EXCERPT: Begin
EMPLOYMENT EQUALITY ACTS
Decision DEC - E2012- 140
(Represented by Cathy Hamilton, B.L instructed by Richard Grogan & Associates, Solicitors)
FS Sub Holdings Ltd
File references: EE/2010/135
Date of issue:25 October 2012
Headnotes: Employment Equality Acts, 1998-2008 - sections 6, 8,74 - race -gender - conditions of employment - prima facie case - discriminatory dismissal-victimisation.
1.1 This dispute concerns claims by Ms Dovile Vaivadaitete (hereinafter "the complainant") that she was subjected to discriminatory treatment on the grounds of gender and/or race in terms of Sections 6 (2) (a) and (h) of the Act and contrary to Sections 8 of the Employment Equality Acts by FS Sub Holdings Ltd (hereinafter "the respondent"). The complainant also maintains that she was discriminatorily dismissed and victimised.
1.2 The complainant referred complaints under the Employment Equality Acts to the Equality Tribunal on 24 February 2010 and subsequently on 8 June 2010 she referred a claim of victimisation. In accordance with his powers under the Acts the Director delegated the complaint to the undersigned - Deirdre Sweeney, Equality Officer, for investigation, decision and for the exercise of other relevant functions of the Director under Part VII of the Acts. My investigation of the complaint commenced on 3 August 2012, the date the complaint was delegated to me. Submissions were received on behalf of all parties. As required by section 79(1) of the Acts and as part of my investigation, I proceeded to hearing on 5 September 2012.
EXCERPT: End
GIVEN MATERIAL: Begin
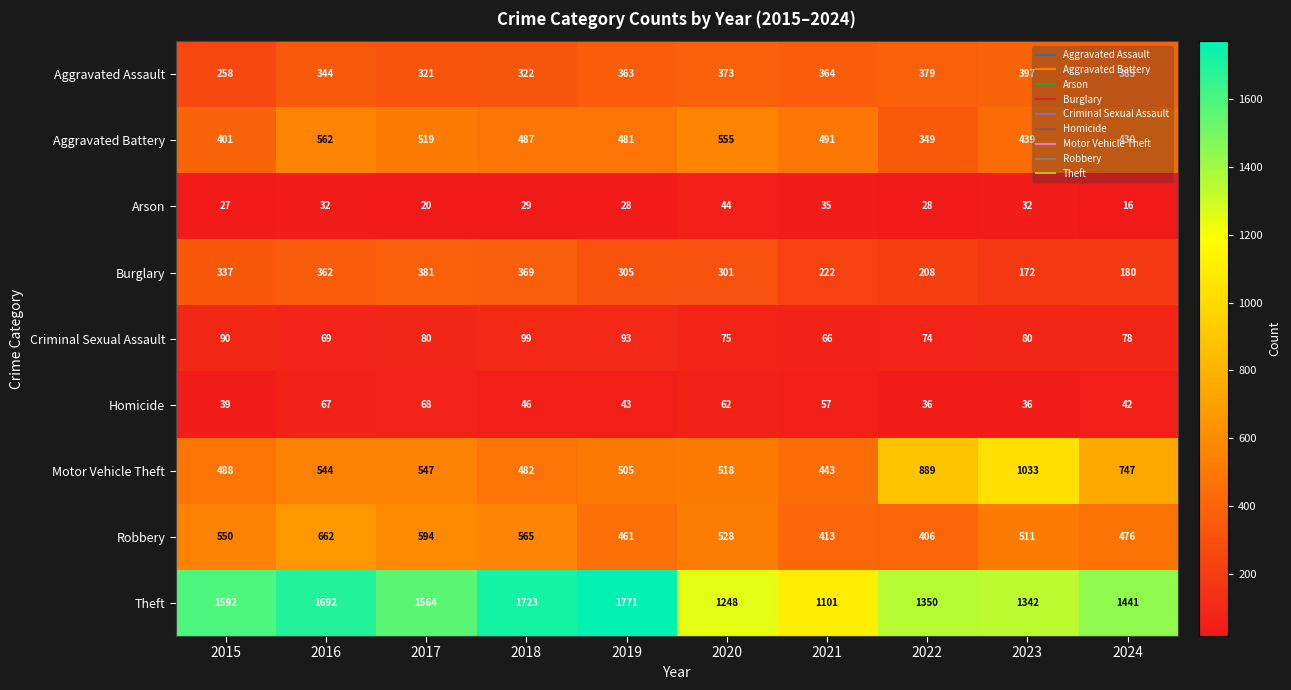

Rank the series by their maximum value, from highest to lowest.

Theft, Motor Vehicle Theft, Robbery, Aggravated Battery, Aggravated Assault, Burglary, Criminal Sexual Assault, Homicide, Arson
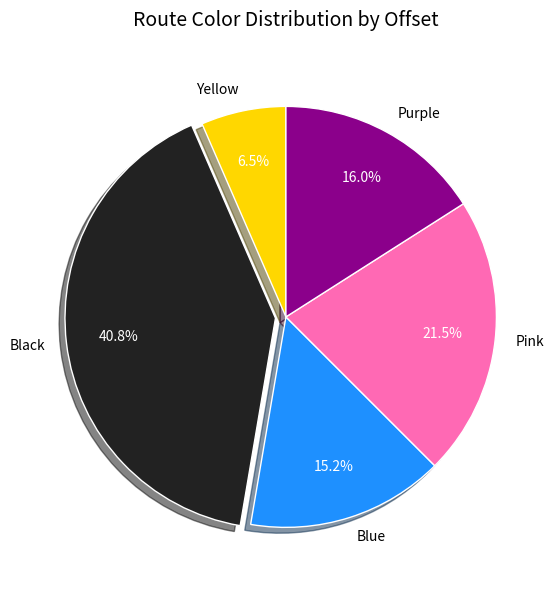

Which has a higher value, Pink or Yellow?

Pink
GIVEN MATERIAL: End
■ **ABOUT THIS TASK**:
Sum up the equality decision excerpt in two sentences. The data isn't needed for what follows.

■ **ANSWER FOR THIS EXERCISE**:
Ms Dovile Vaivadaitete claimed that FS Sub Holdings Ltd treated her in a discriminatory way on the grounds of gender and/or race, and that she was also discriminatorily dismissed and victimised. She referred her complaints to the Equality Tribunal in February and June 2010, and Equality Officer Deirdre Sweeney, to whom the complaint was delegated, began investigating on 3 August 2012 and held a hearing on 5 September 2012.